Required action:
If a line in the material below has the string "Right", copy it out.
___ Data ___
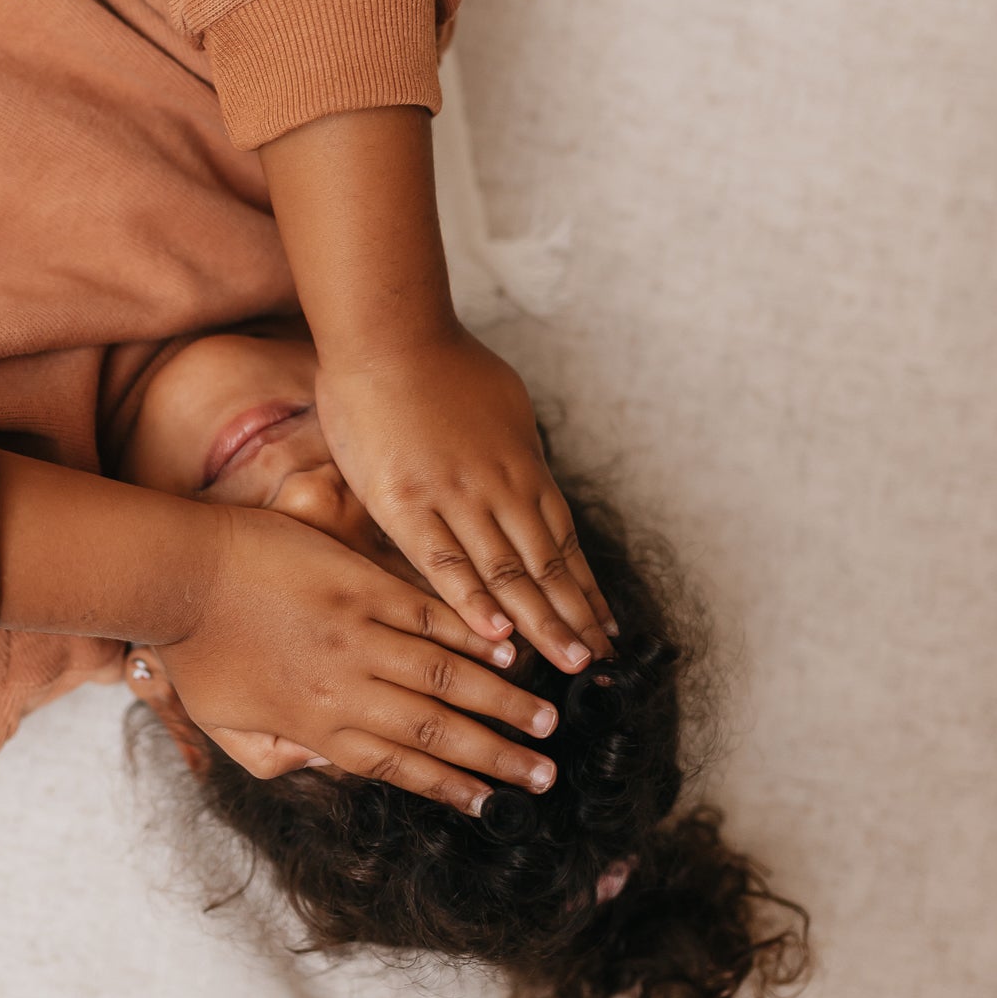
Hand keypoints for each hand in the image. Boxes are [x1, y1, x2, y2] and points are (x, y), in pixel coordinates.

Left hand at [157, 502, 560, 814]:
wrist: (176, 574)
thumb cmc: (190, 648)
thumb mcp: (222, 724)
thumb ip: (275, 757)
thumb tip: (324, 767)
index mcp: (314, 726)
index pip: (396, 767)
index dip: (451, 788)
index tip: (493, 806)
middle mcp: (345, 688)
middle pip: (436, 731)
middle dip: (495, 757)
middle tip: (545, 774)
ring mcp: (356, 633)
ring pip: (445, 676)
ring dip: (500, 701)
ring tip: (545, 720)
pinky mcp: (358, 583)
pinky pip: (426, 614)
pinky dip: (469, 632)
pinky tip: (507, 644)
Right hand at [314, 322, 615, 672]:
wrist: (388, 332)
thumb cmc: (439, 360)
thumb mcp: (501, 403)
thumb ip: (514, 449)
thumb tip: (529, 473)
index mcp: (522, 465)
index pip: (564, 541)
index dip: (587, 589)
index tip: (608, 628)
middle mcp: (499, 487)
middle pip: (547, 566)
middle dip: (576, 619)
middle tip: (601, 665)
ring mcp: (454, 496)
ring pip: (507, 571)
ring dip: (541, 622)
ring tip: (569, 663)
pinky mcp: (405, 502)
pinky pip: (443, 561)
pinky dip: (471, 601)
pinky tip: (494, 635)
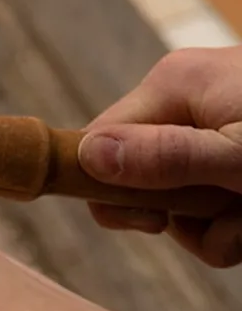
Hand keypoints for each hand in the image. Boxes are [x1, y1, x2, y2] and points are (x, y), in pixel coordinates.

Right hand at [78, 47, 241, 266]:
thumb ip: (169, 158)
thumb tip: (85, 157)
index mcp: (173, 84)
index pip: (98, 146)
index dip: (116, 195)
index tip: (157, 222)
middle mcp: (186, 97)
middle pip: (141, 179)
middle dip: (186, 218)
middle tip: (236, 217)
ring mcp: (215, 119)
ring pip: (182, 197)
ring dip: (221, 226)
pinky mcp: (237, 140)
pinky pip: (213, 193)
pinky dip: (239, 218)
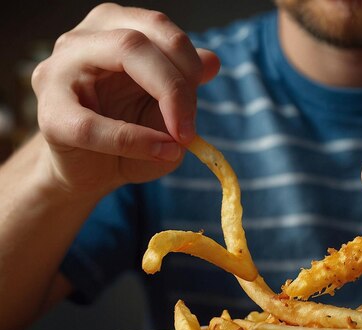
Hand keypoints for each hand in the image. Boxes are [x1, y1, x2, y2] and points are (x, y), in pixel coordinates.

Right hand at [31, 3, 219, 197]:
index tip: (205, 90)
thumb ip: (186, 82)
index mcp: (114, 29)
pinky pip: (94, 124)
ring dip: (165, 99)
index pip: (158, 27)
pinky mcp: (50, 115)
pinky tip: (160, 151)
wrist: (93, 171)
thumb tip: (211, 60)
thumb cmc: (131, 133)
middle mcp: (84, 39)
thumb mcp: (167, 107)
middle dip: (178, 82)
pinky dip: (135, 140)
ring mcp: (59, 70)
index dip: (189, 59)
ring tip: (179, 139)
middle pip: (140, 38)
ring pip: (122, 53)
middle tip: (192, 125)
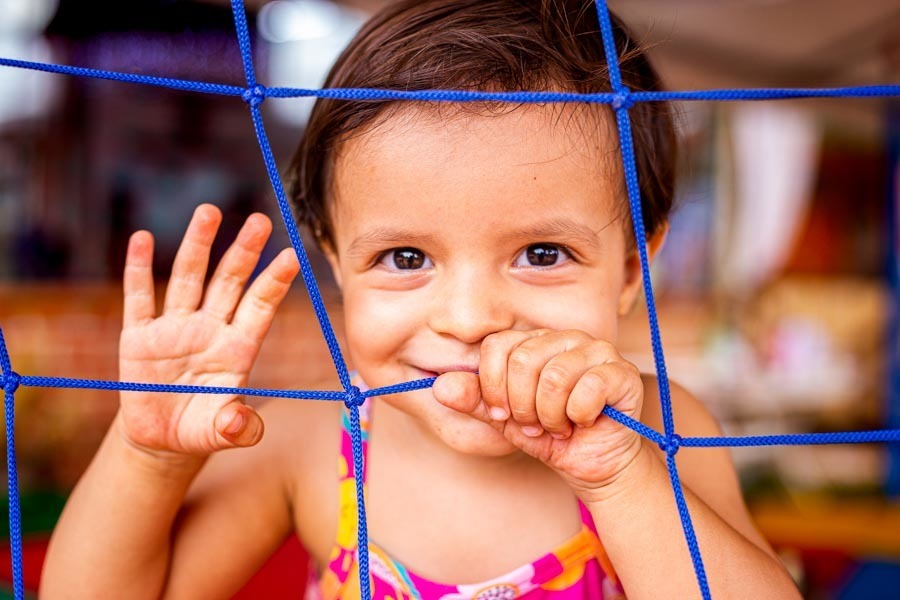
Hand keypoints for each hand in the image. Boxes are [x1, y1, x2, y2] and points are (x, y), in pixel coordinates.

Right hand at [117, 204, 298, 456]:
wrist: (162, 439)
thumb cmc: (202, 430)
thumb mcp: (220, 433)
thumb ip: (235, 428)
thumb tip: (240, 424)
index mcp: (238, 348)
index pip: (260, 308)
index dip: (274, 283)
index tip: (292, 255)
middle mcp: (210, 329)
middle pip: (229, 283)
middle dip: (244, 252)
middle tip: (260, 220)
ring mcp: (175, 328)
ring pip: (188, 278)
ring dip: (197, 245)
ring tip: (208, 211)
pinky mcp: (139, 336)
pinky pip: (139, 298)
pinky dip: (138, 269)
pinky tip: (142, 239)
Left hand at [433, 330, 644, 500]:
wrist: (594, 466)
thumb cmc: (550, 437)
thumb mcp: (504, 421)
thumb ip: (474, 401)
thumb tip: (439, 386)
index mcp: (534, 341)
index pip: (496, 346)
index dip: (492, 387)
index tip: (503, 415)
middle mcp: (566, 337)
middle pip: (523, 361)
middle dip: (521, 406)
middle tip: (535, 424)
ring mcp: (597, 350)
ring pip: (554, 377)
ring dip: (550, 416)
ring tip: (558, 426)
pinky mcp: (621, 372)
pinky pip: (586, 390)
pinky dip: (578, 417)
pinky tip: (584, 423)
___
Solution:
Right hand at [314, 322, 615, 672]:
Right hand at [78, 47, 241, 266]:
Right hand at [31, 3, 219, 197]:
Right hand at [117, 204, 298, 456]:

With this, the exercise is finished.